=== EXERCISE REQUIREMENTS ===
Reproduce the listing below line for line, changing each "Sorento" to "Sportage" and leaving everything else as it is.

=== RECORDED INFORMATION ===

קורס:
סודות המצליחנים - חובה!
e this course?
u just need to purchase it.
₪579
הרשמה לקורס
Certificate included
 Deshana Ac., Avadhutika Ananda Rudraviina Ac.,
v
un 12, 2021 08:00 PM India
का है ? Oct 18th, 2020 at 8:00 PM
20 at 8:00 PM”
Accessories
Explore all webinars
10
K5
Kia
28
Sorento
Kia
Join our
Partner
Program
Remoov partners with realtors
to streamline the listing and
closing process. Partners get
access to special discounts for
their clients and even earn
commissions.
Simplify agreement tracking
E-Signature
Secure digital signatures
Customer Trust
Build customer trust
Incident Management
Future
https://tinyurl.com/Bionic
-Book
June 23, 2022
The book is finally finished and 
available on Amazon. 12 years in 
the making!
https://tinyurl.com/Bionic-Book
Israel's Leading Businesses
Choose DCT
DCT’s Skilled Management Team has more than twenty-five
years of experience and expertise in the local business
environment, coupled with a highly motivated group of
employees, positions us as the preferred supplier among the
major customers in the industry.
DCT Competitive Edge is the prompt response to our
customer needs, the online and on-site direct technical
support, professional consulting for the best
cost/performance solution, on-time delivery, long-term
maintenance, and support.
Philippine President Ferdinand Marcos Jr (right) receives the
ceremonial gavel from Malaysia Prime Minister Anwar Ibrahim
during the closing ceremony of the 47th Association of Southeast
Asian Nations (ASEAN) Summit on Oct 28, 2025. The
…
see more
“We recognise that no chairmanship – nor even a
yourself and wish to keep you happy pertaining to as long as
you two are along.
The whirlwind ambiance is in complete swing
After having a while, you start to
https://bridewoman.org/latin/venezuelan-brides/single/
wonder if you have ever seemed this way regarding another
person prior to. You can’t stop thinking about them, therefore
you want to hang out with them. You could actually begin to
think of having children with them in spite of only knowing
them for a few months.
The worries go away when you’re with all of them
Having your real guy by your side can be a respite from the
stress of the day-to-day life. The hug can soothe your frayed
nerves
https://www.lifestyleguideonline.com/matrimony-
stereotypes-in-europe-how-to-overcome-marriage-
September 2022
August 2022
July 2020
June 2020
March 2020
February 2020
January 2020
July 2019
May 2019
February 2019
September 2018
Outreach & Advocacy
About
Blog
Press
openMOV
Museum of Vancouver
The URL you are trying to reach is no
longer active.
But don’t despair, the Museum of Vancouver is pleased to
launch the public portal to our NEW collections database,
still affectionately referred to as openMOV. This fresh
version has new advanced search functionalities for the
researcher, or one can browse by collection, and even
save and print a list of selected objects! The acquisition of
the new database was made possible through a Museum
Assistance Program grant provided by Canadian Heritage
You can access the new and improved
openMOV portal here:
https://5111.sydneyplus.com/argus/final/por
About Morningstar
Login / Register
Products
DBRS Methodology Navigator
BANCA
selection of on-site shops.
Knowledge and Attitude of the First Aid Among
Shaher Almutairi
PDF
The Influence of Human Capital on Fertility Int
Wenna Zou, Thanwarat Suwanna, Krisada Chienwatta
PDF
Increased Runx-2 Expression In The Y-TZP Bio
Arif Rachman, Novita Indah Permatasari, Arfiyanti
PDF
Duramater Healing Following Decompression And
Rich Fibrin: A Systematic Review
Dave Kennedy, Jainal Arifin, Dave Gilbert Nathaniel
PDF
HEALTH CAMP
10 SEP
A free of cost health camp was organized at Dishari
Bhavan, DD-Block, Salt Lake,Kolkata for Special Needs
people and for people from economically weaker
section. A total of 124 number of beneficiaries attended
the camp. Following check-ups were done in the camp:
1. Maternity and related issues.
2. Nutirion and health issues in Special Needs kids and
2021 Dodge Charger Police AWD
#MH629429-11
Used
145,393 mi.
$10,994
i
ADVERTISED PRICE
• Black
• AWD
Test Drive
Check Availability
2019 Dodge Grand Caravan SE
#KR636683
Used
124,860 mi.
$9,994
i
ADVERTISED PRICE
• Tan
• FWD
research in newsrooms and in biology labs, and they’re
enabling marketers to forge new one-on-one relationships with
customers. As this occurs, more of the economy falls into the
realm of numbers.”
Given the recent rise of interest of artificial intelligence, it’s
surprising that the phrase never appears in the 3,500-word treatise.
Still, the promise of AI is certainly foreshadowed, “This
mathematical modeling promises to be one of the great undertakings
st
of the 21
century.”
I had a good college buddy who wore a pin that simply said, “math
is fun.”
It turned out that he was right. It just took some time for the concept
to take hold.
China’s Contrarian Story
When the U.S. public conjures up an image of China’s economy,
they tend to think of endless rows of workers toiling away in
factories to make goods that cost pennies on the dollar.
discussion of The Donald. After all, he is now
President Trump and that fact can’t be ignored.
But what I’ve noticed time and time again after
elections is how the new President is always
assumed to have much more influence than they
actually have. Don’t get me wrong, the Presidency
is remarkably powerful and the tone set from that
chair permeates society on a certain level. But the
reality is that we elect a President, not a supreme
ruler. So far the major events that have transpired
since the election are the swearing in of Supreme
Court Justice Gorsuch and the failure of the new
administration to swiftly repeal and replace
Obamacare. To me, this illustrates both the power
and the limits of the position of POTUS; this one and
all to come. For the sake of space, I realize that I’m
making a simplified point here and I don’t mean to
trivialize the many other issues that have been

=== EXERCISE SOLUTION ===
קורס:
סודות המצליחנים - חובה!
e this course?
u just need to purchase it.
₪579
הרשמה לקורס
Certificate included
 Deshana Ac., Avadhutika Ananda Rudraviina Ac.,
v
un 12, 2021 08:00 PM India
का है ? Oct 18th, 2020 at 8:00 PM
20 at 8:00 PM”
Accessories
Explore all webinars
10
K5
Kia
28
Sportage
Kia
Join our
Partner
Program
Remoov partners with realtors
to streamline the listing and
closing process. Partners get
access to special discounts for
their clients and even earn
commissions.
Simplify agreement tracking
E-Signature
Secure digital signatures
Customer Trust
Build customer trust
Incident Management
Future
https://tinyurl.com/Bionic
-Book
June 23, 2022
The book is finally finished and 
available on Amazon. 12 years in 
the making!
https://tinyurl.com/Bionic-Book
Israel's Leading Businesses
Choose DCT
DCT’s Skilled Management Team has more than twenty-five
years of experience and expertise in the local business
environment, coupled with a highly motivated group of
employees, positions us as the preferred supplier among the
major customers in the industry.
DCT Competitive Edge is the prompt response to our
customer needs, the online and on-site direct technical
support, professional consulting for the best
cost/performance solution, on-time delivery, long-term
maintenance, and support.
Philippine President Ferdinand Marcos Jr (right) receives the
ceremonial gavel from Malaysia Prime Minister Anwar Ibrahim
during the closing ceremony of the 47th Association of Southeast
Asian Nations (ASEAN) Summit on Oct 28, 2025. The
…
see more
“We recognise that no chairmanship – nor even a
yourself and wish to keep you happy pertaining to as long as
you two are along.
The whirlwind ambiance is in complete swing
After having a while, you start to
https://bridewoman.org/latin/venezuelan-brides/single/
wonder if you have ever seemed this way regarding another
person prior to. You can’t stop thinking about them, therefore
you want to hang out with them. You could actually begin to
think of having children with them in spite of only knowing
them for a few months.
The worries go away when you’re with all of them
Having your real guy by your side can be a respite from the
stress of the day-to-day life. The hug can soothe your frayed
nerves
https://www.lifestyleguideonline.com/matrimony-
stereotypes-in-europe-how-to-overcome-marriage-
September 2022
August 2022
July 2020
June 2020
March 2020
February 2020
January 2020
July 2019
May 2019
February 2019
September 2018
Outreach & Advocacy
About
Blog
Press
openMOV
Museum of Vancouver
The URL you are trying to reach is no
longer active.
But don’t despair, the Museum of Vancouver is pleased to
launch the public portal to our NEW collections database,
still affectionately referred to as openMOV. This fresh
version has new advanced search functionalities for the
researcher, or one can browse by collection, and even
save and print a list of selected objects! The acquisition of
the new database was made possible through a Museum
Assistance Program grant provided by Canadian Heritage
You can access the new and improved
openMOV portal here:
https://5111.sydneyplus.com/argus/final/por
About Morningstar
Login / Register
Products
DBRS Methodology Navigator
BANCA
selection of on-site shops.
Knowledge and Attitude of the First Aid Among
Shaher Almutairi
PDF
The Influence of Human Capital on Fertility Int
Wenna Zou, Thanwarat Suwanna, Krisada Chienwatta
PDF
Increased Runx-2 Expression In The Y-TZP Bio
Arif Rachman, Novita Indah Permatasari, Arfiyanti
PDF
Duramater Healing Following Decompression And
Rich Fibrin: A Systematic Review
Dave Kennedy, Jainal Arifin, Dave Gilbert Nathaniel
PDF
HEALTH CAMP
10 SEP
A free of cost health camp was organized at Dishari
Bhavan, DD-Block, Salt Lake,Kolkata for Special Needs
people and for people from economically weaker
section. A total of 124 number of beneficiaries attended
the camp. Following check-ups were done in the camp:
1. Maternity and related issues.
2. Nutirion and health issues in Special Needs kids and
2021 Dodge Charger Police AWD
#MH629429-11
Used
145,393 mi.
$10,994
i
ADVERTISED PRICE
• Black
• AWD
Test Drive
Check Availability
2019 Dodge Grand Caravan SE
#KR636683
Used
124,860 mi.
$9,994
i
ADVERTISED PRICE
• Tan
• FWD
research in newsrooms and in biology labs, and they’re
enabling marketers to forge new one-on-one relationships with
customers. As this occurs, more of the economy falls into the
realm of numbers.”
Given the recent rise of interest of artificial intelligence, it’s
surprising that the phrase never appears in the 3,500-word treatise.
Still, the promise of AI is certainly foreshadowed, “This
mathematical modeling promises to be one of the great undertakings
st
of the 21
century.”
I had a good college buddy who wore a pin that simply said, “math
is fun.”
It turned out that he was right. It just took some time for the concept
to take hold.
China’s Contrarian Story
When the U.S. public conjures up an image of China’s economy,
they tend to think of endless rows of workers toiling away in
factories to make goods that cost pennies on the dollar.
discussion of The Donald. After all, he is now
President Trump and that fact can’t be ignored.
But what I’ve noticed time and time again after
elections is how the new President is always
assumed to have much more influence than they
actually have. Don’t get me wrong, the Presidency
is remarkably powerful and the tone set from that
chair permeates society on a certain level. But the
reality is that we elect a President, not a supreme
ruler. So far the major events that have transpired
since the election are the swearing in of Supreme
Court Justice Gorsuch and the failure of the new
administration to swiftly repeal and replace
Obamacare. To me, this illustrates both the power
and the limits of the position of POTUS; this one and
all to come. For the sake of space, I realize that I’m
making a simplified point here and I don’t mean to
trivialize the many other issues that have been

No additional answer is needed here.